++++ Study text ++++
Conceptually, a memory domain is a collection of some number of memory
partitions. The maximum number of memory partitions in a domain
is limited by the number of available MPU regions. This is why it is important
to minimize the number of boot-time MPU regions.
Memory domains are *not* intended to control access to memory from supervisor
mode. In some cases this may be unavoidable; for example some architectures do
not allow for the definition of regions which are read-only to user mode but
read-write to supervisor mode. A great deal of care must be taken when working
with such regions to not unintentionally cause the kernel to crash when
accessing such a region.
Memory domain APIs are only available to supervisor mode. The only control
user mode has over memory domains is that any user thread's child threads
will automatically become members of the parent's domain.
Memory Partitions
=================
Each memory partition consists of a memory address, a size,
and access attributes. It is intended that memory partitions are used to
control access to system memory. Defining memory partitions are subject
to the following constraints:
- The partition must represent a memory region that can be programmed by
the underlying memory management hardware, and needs to conform to any
underlying hardware constraints. For example, many MPU-based systems require
that partitions be sized to some power of two, and aligned to their own
size. For MMU-based systems, the partition must be aligned to a page and
the size some multiple of the page size.
- Partitions within the same memory domain may not overlap each other. There is
no notion of precedence among partitions within a memory domain. Partitions
within a memory domain are assumed to have a higher precedence than any
boot-time memory regions, however whether a memory domain partition can
overlap a boot-time memory region is architecture specific.
- The same partition may be specified in multiple memory domains. For example
there may be a shared memory area that multiple domains grant access to.
- Care must be taken in determining what memory to expose in a partition.
It is not appropriate to provide direct user mode access to any memory
containing private kernel data.
- Memory domain partitions are intended to control access to system RAM.
Configuration of memory partitions which do not correspond to RAM
may not be supported by the architecture; this is true for MMU-based systems.
There are two ways to define memory partitions: either manually or
automatically.
Manual Memory Partitions
------------------------
The following code declares a global array buf, and then declares
a read-write partition for it which may be added to a domain:
.. code-block:: c
u8_t __aligned(32) buf[32];
K_MEM_PARTITION_DEFINE(my_partition, buf, sizeof(buf),
K_MEM_PARTITION_P_RW_U_RW);
This does not scale particularly well when we are trying to contain multiple
objects spread out across several C files into a single partition.
Automatic Memory Partitions
---------------------------
Automatic memory partitions are created by the build system. All globals
which need to be placed inside a partition are tagged with their destination
partition. The build system will then coalesce all of these into a single
contiguous block of memory, zero any BSS variables at boot, and define
a memory partition of appropriate base address and size which contains all
the tagged data.
++++ Data supplied ++++
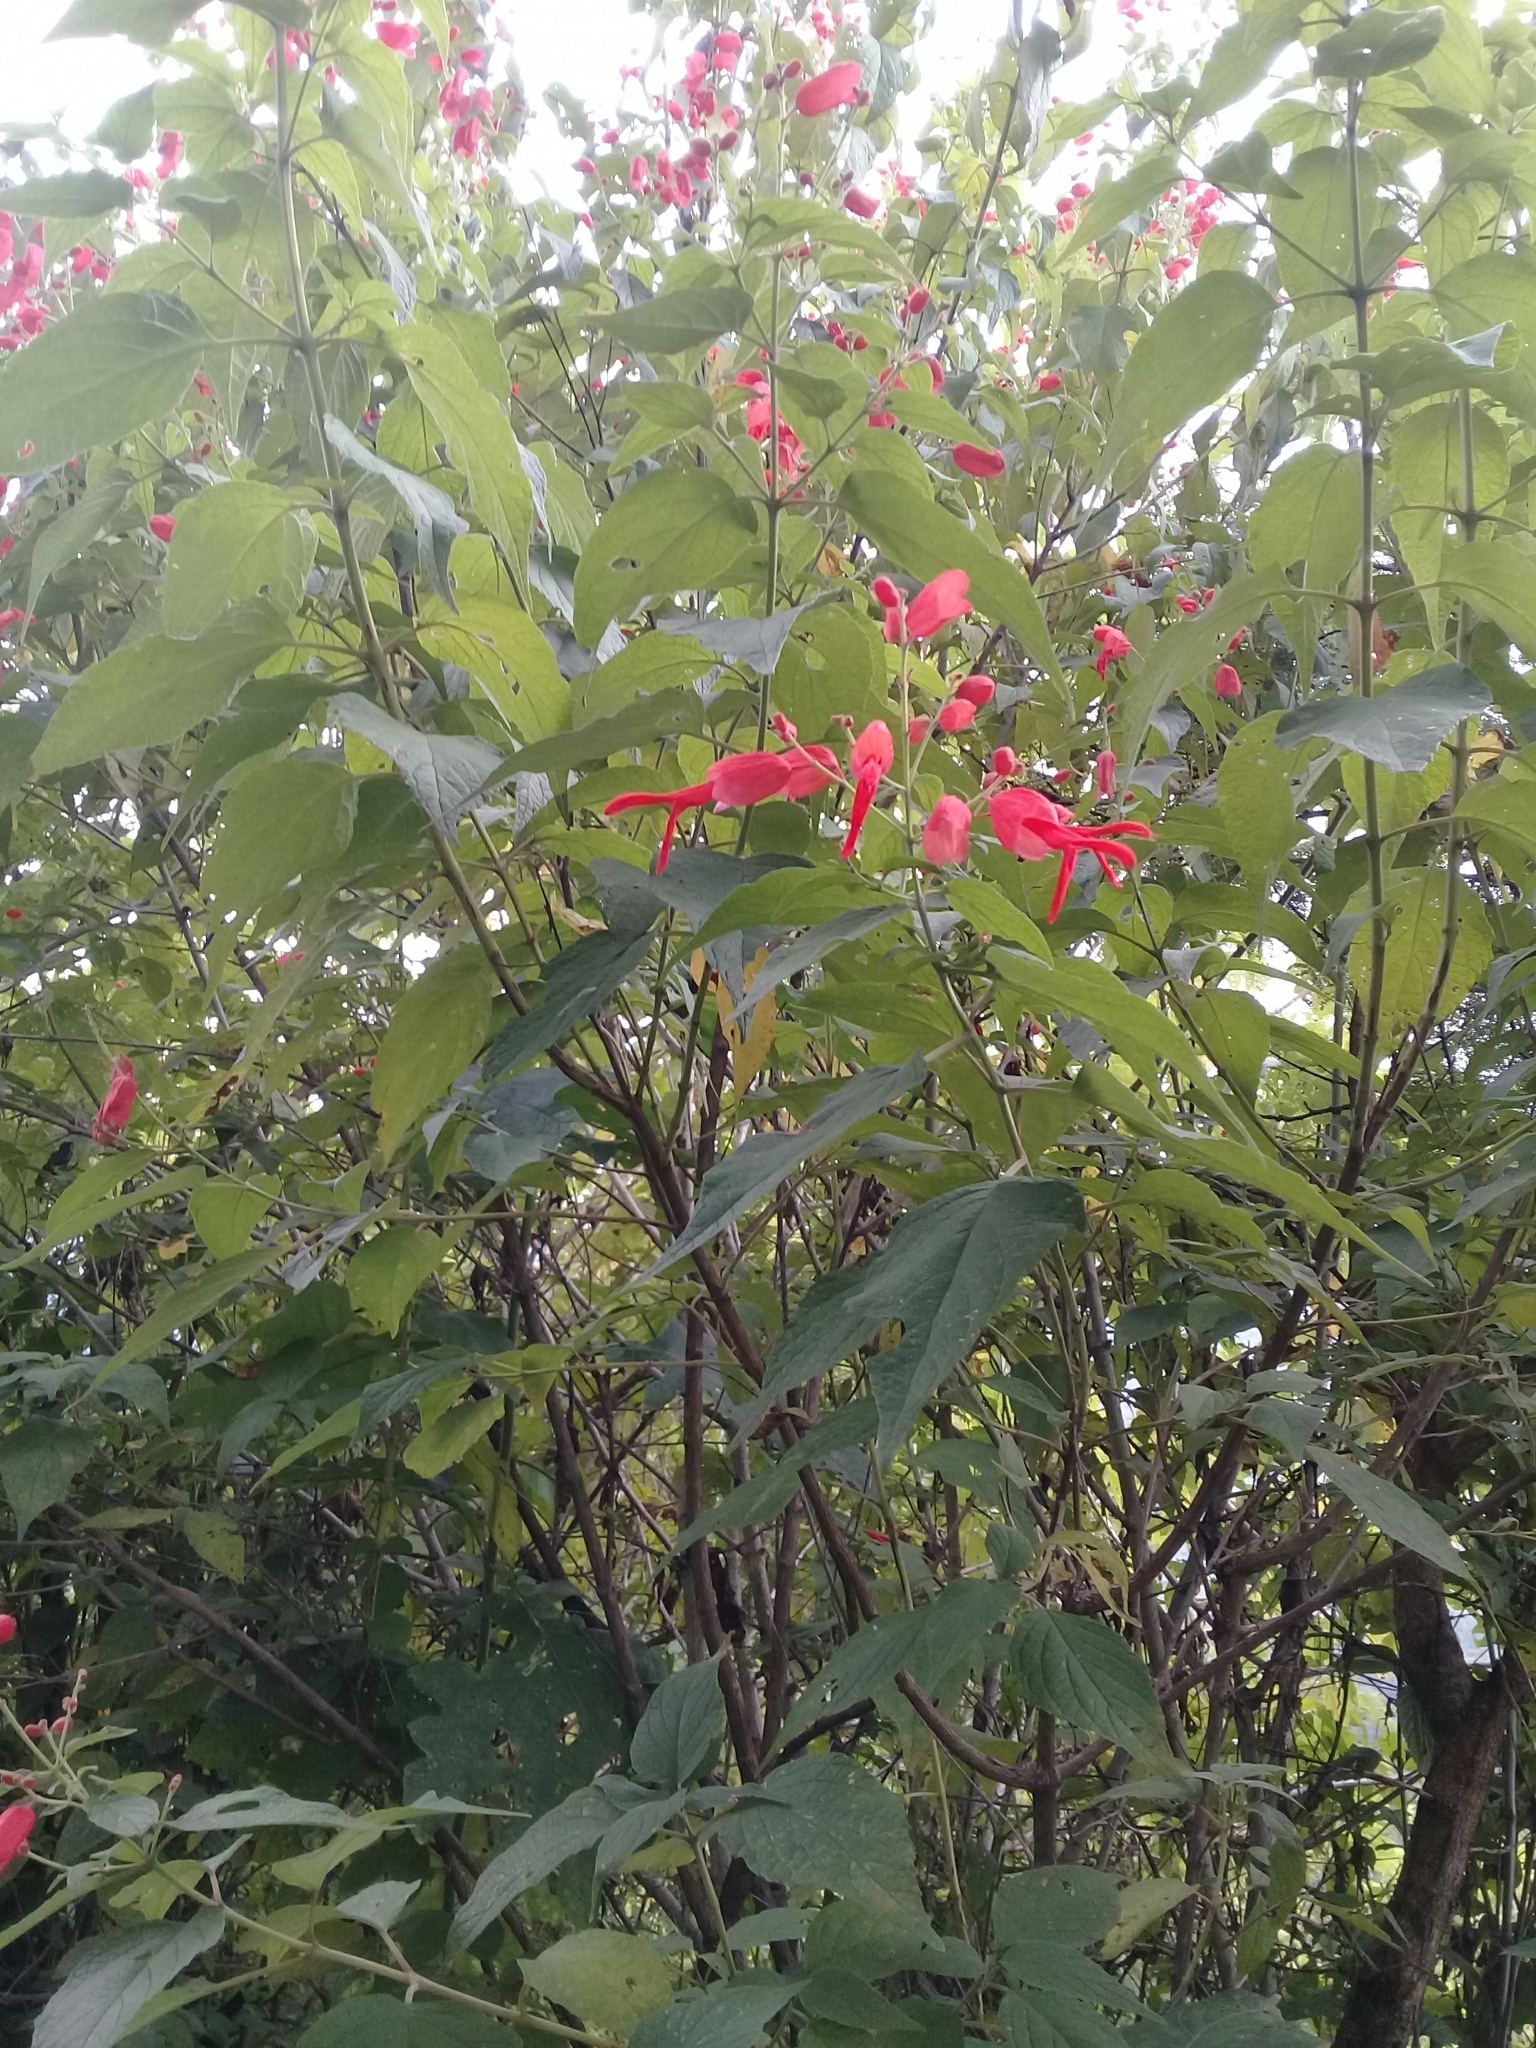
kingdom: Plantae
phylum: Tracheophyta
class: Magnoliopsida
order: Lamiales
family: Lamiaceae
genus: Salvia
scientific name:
++++
** What you need to do **
1. Translate this sentence from the memory domains text into Spanish: "The same partition may be specified in multiple memory domains."
2. According to the memory domains text, what limits the maximum number of memory partitions in a domain?
3. Continue the memory domains text from where it stops.

** Answer set **
1. La misma partición puede especificarse en varios dominios de memoria.

2. The number of available MPU regions.

3.
Automatic memory partitions are only configured as read-write
regions. They are defined with :c:macro:`K_APPMEM_PARTITION_DEFINE()`.
Global variables are then routed to this partition using
:c:macro:`K_APP_DMEM()` for initialized data and :c:macro:`K_APP_BMEM()` for
BSS.
.. code-block:: c
#include <app_memory/app_memdomain.h>
/* Declare a k_mem_partition "my_partition" that is read-write to
* user mode. Note that we do not specify a base address or size.
*/
K_APPMEM_PARTITION_DEFINE(my_partition);
/* The global variable var1 will be inside the bounds of my_partition
* and be initialized with 37 at boot.
*/
K_APP_DMEM(my_partition) int var1 = 37;
/* The global variable var2 will be inside the bounds of my_partition
* and be zeroed at boot size K_APP_BMEM() was used, indicating a BSS
* variable.
*/
K_APP_BMEM(my_partition) int var2;
The build system will ensure that the base address of my_partition will
be properly aligned, and the total size of the region conforms to the memory
management hardware requirments, adding padding if necessary.
If multiple partitions are being created, a variadic preprocessor macro can be
used as provided in ``app_macro_support.h``:
.. code-block:: c
FOR_EACH(K_APPMEM_PARTITION_DEFINE, part0, part1, part2);
There are some kernel objects which are defined by macros and take an argument
for a destination section. A good example of these are sys_mem_pools, which
are heap objects. The destination section name for an automatic partition
can be obtained with :c:macro:`K_APP_DMEM_SECTION()` and
:c:macro:`K_APP_BMEM_SECTION()` respectively for initialized data and BSS:
.. code-block:: c
/* Declare automatic memory partition foo_partition */
K_APPMEM_PARTITION_DEFINE(foo_partition);
/* Section argument for the destination section obtained via
* K_APP_DMEM_SECTION()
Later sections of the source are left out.